__Description of the task__: Rewrite every line of the entries below with "scientific name" changed to "species" and nothing else altered, and leave the pictures out.

__Task input__:
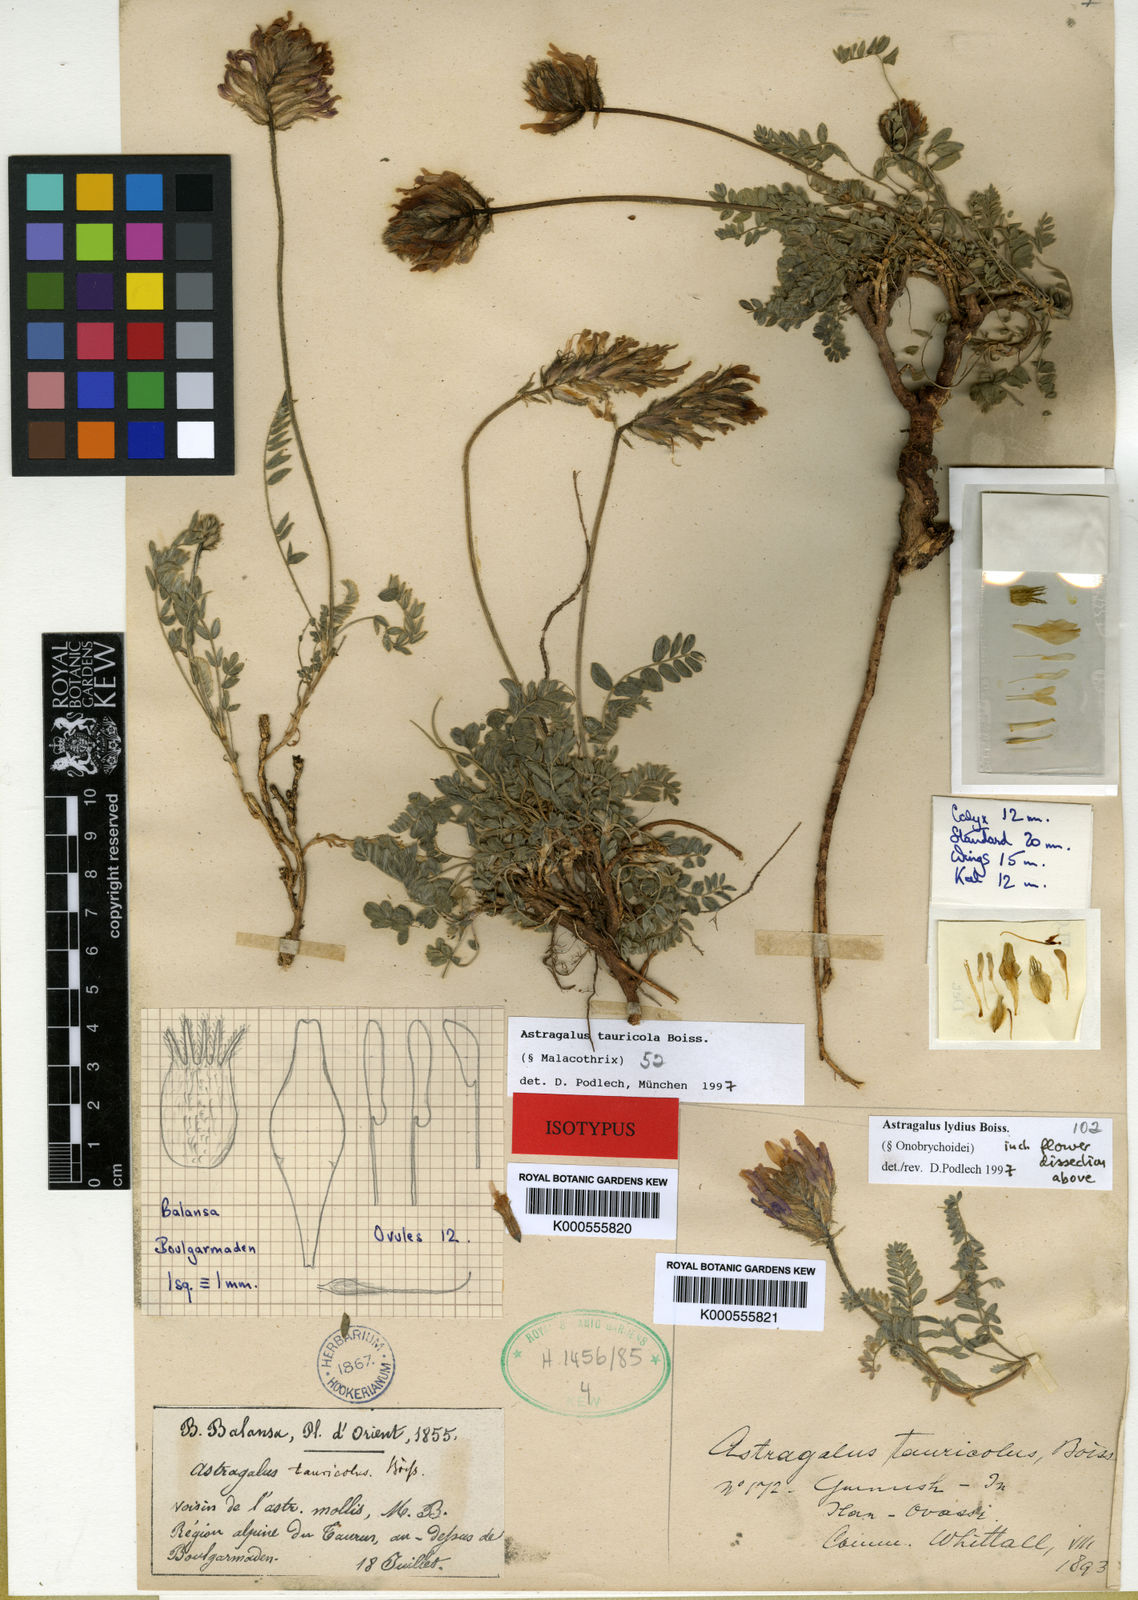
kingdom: Plantae
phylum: Tracheophyta
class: Magnoliopsida
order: Fabales
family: Fabaceae
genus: Astragalus
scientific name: Astragalus tauricola
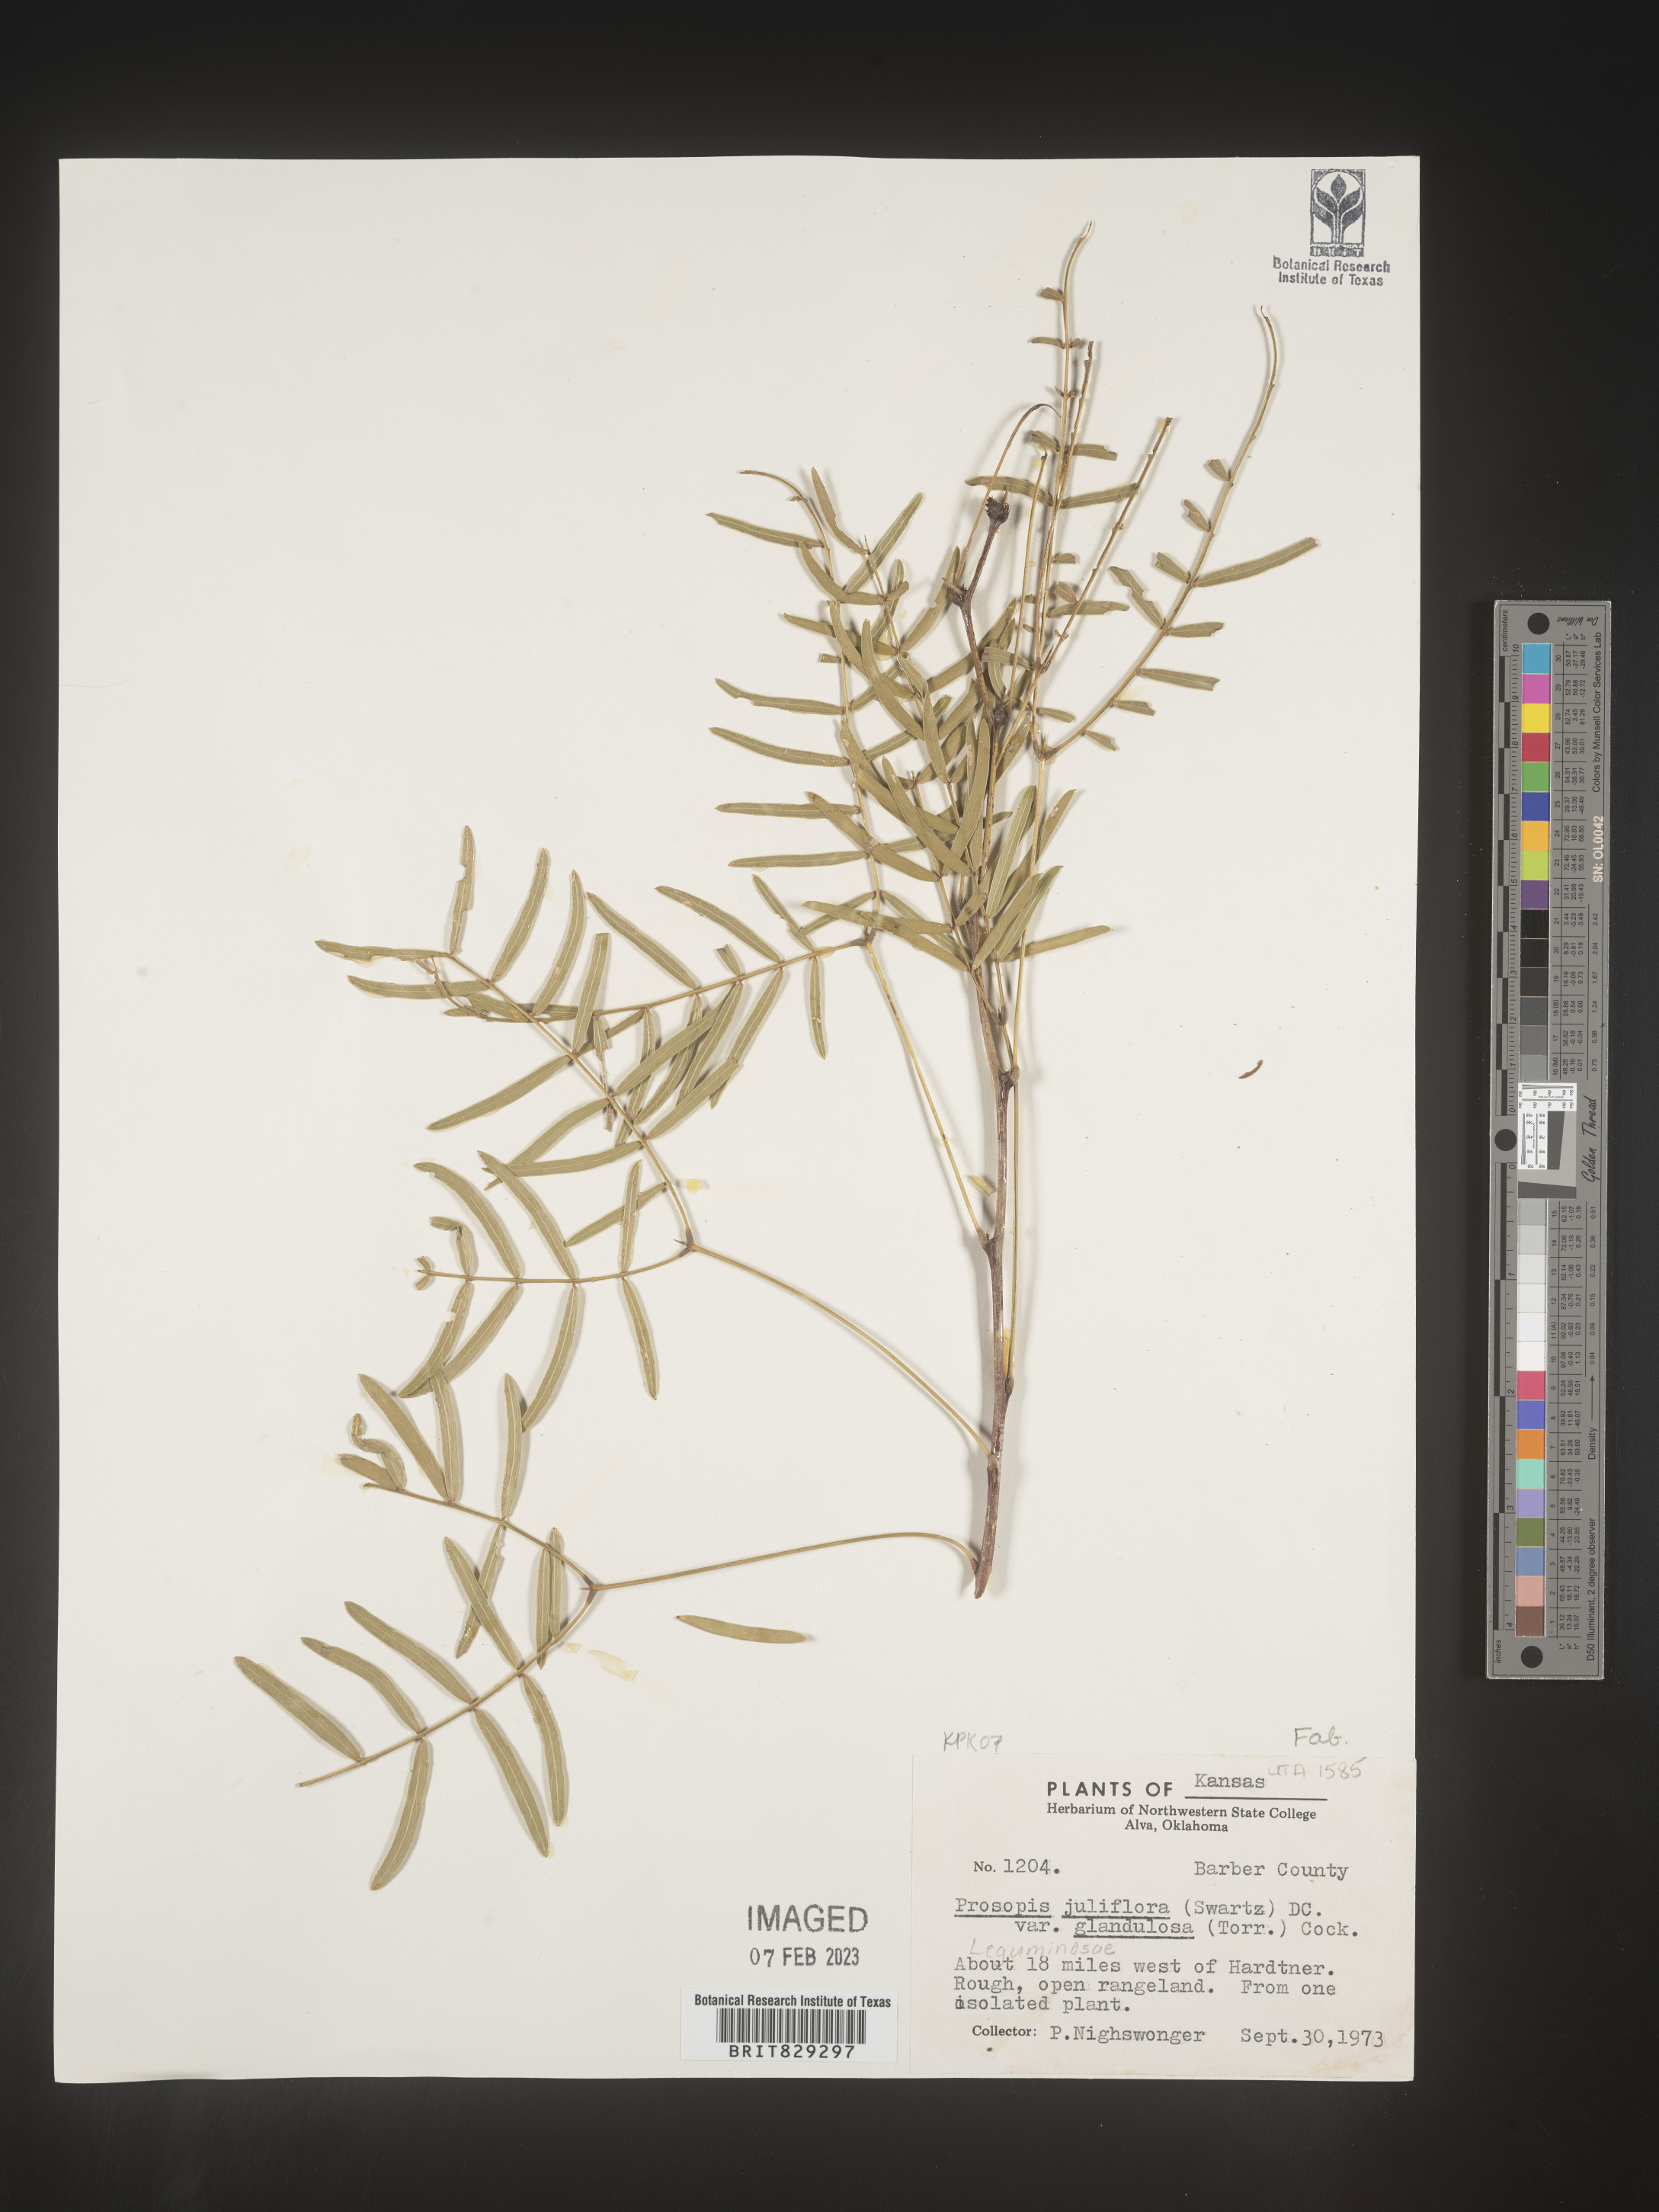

__Written solution__:
kingdom: Plantae
phylum: Tracheophyta
class: Magnoliopsida
order: Fabales
family: Fabaceae
genus: Astragalus
species: Astragalus tauricola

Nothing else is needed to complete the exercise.